For National Zoo, orangutan’s birth ‘a very big deal’

The Washington Post

After a record-setting four-minute labor, a 19-year-old Bornean orangutan gave birth at the National Zoo on Monday night, the first such birth at the zoo for the critically endangered species in a quarter-century.

The zoo said Tuesday that the baby, a male, was born at 8:52 p.m. The parents, female Batang, and male, Kyle, also 19, bred in January.

“It was shockingly quick,” Meredith Bastian, the zoo’s curator of primates, said Tuesday of the labor.

And the birth is “a very big deal,” she said. “This is huge. … They’re critically endangered in the wild. The next step is extinction.”

Orangutans – the word means “person of the forest” in Indonesian – have suffered extensive loss of habitat as land is cleared for plantations, Bastian said.

The baby has been seen nursing and clinging closely to his mother, and keepers are optimistic that the newborn will thrive, the zoo said in a statement.

The Great Ape House, where the baby was born, will remain closed to allow Batang a quiet place to bond with her infant.

Animal-care staff members think that Batang had successfully conceived Feb. 2, based on a human pregnancy test. The zoo announced the pregnancy June 14.

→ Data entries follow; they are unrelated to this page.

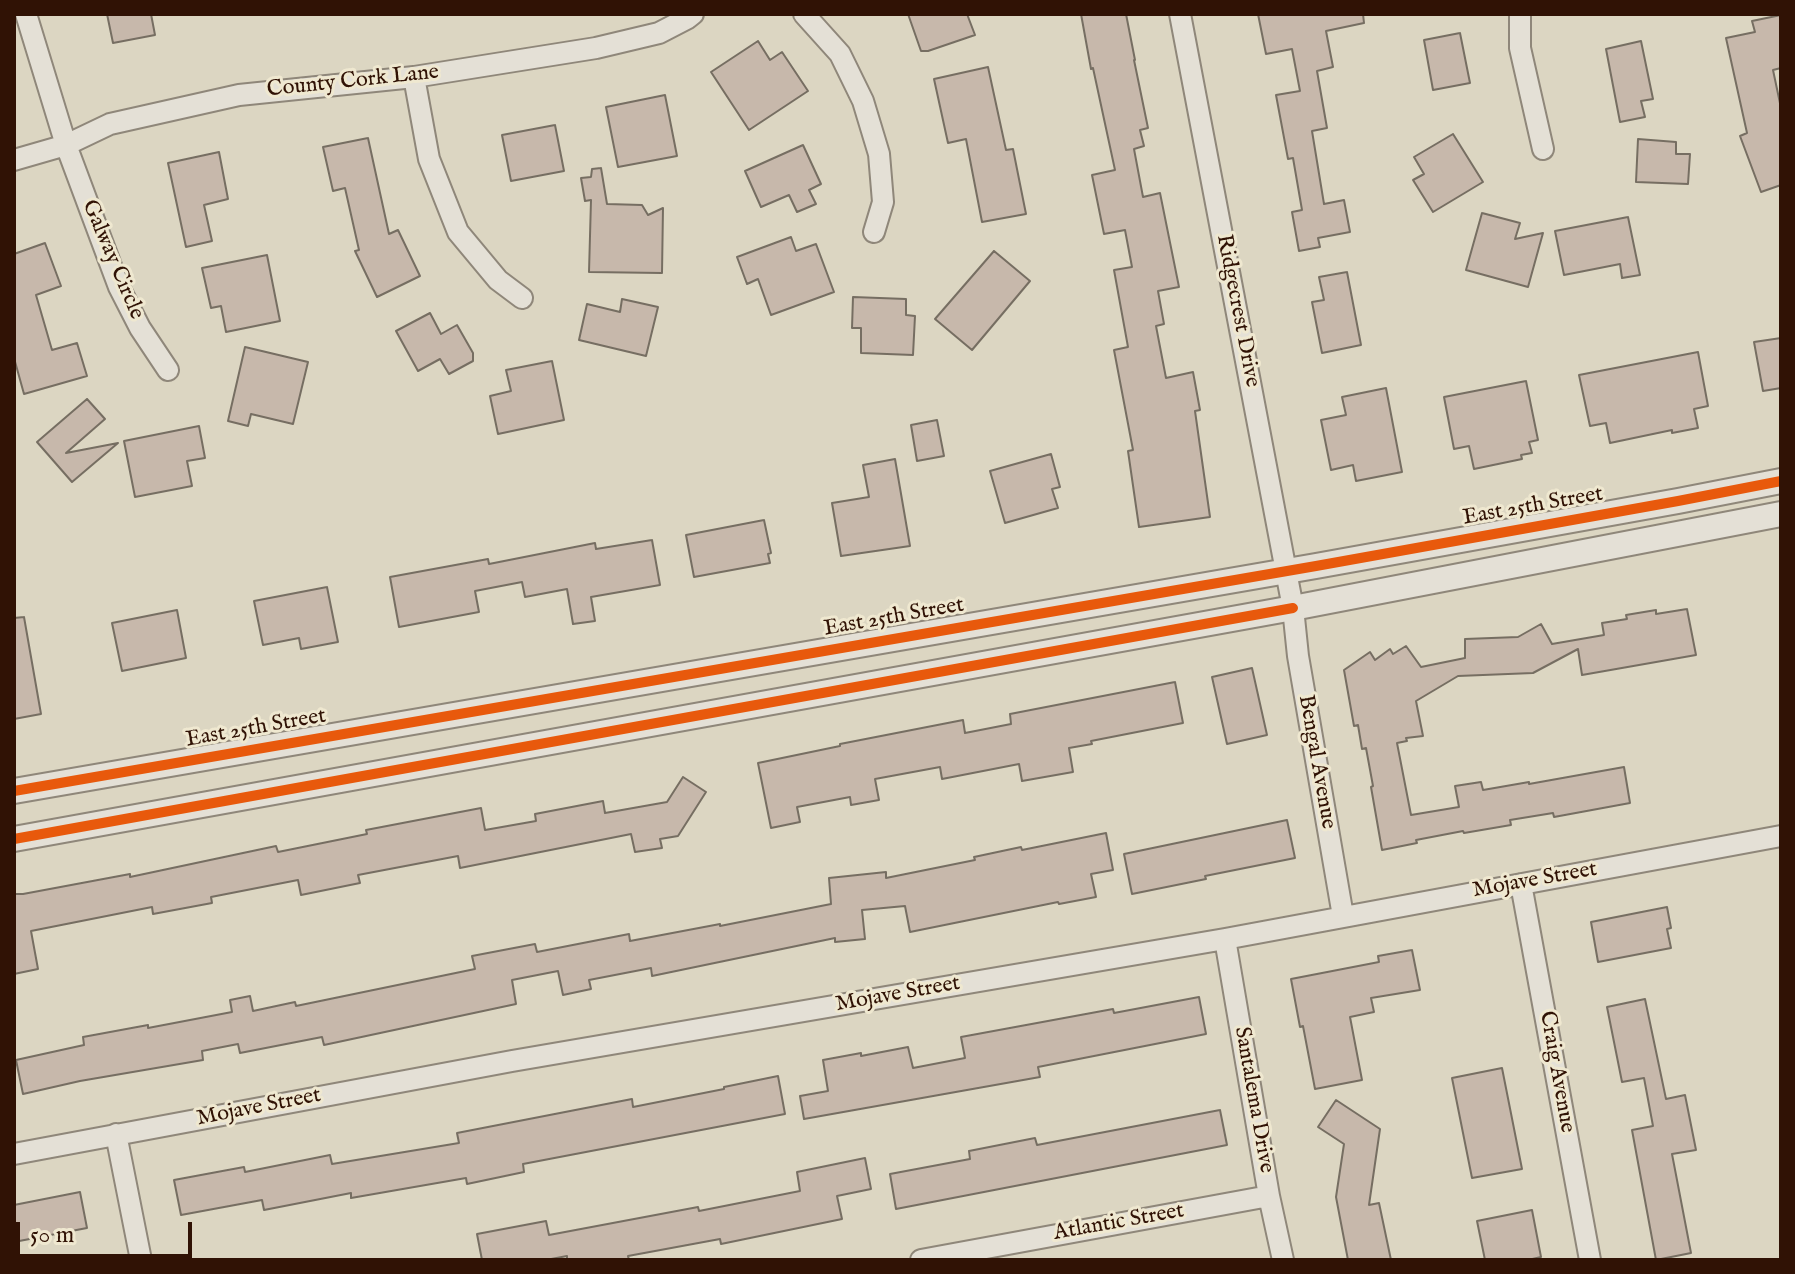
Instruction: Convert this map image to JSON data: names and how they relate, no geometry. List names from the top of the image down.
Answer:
{
  "streets": {
    "street": [
      "County Cork Lane",
      "Galway Circle",
      "Ridgecrest Drive",
      "East 25th Street",
      "Bengal Avenue",
      "Mojave Street",
      "Craig Avenue",
      "Santalema Drive",
      "Atlantic Street"
    ]
  },
  "crossings": [
    ["County Cork Lane", "Galway Circle"],
    ["Ridgecrest Drive", "East 25th Street"],
    ["Ridgecrest Drive", "Bengal Avenue"],
    ["Bengal Avenue", "Mojave Street"],
    ["Mojave Street", "Craig Avenue"],
    ["Mojave Street", "Santalema Drive"],
    ["Santalema Drive", "Atlantic Street"]
  ],
  "scale_bar": "50 m"
}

The zoo took steps to prepare Batang, and two potential female surrogates, Bonnie and Iris, for motherhood. They were trained to allow keepers to use a breast pump on them, and, with stuffed animals, to properly handle and nurse infants.

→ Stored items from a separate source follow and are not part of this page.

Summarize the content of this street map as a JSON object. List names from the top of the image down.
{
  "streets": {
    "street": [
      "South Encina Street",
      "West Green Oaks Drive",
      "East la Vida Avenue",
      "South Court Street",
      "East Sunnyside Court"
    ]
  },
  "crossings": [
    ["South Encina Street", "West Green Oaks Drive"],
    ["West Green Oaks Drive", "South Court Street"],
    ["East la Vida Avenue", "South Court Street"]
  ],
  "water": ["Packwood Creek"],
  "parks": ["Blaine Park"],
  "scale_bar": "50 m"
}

A surrogate would be tapped if Batang couldn’t properly care for her baby, Bastian said.

“Right now, the mother’s taking care of the baby, which is extremely wonderful news for us,” the curator said. “She’s a first-time mother, so she’s had to figure it out in the last few hours.”

“We will not be, unless there were to be any medical reason, … pulling the baby at any point from mother,” Bastian said. “As long as the mother is taking care of the baby, that’s the most critical thing right now.”

The zoo now has seven orangutans. In the wild and in captivity, they can live into their late 50s. In the wild, their main predators are humans, clouded leopards and pythons, Bastian said.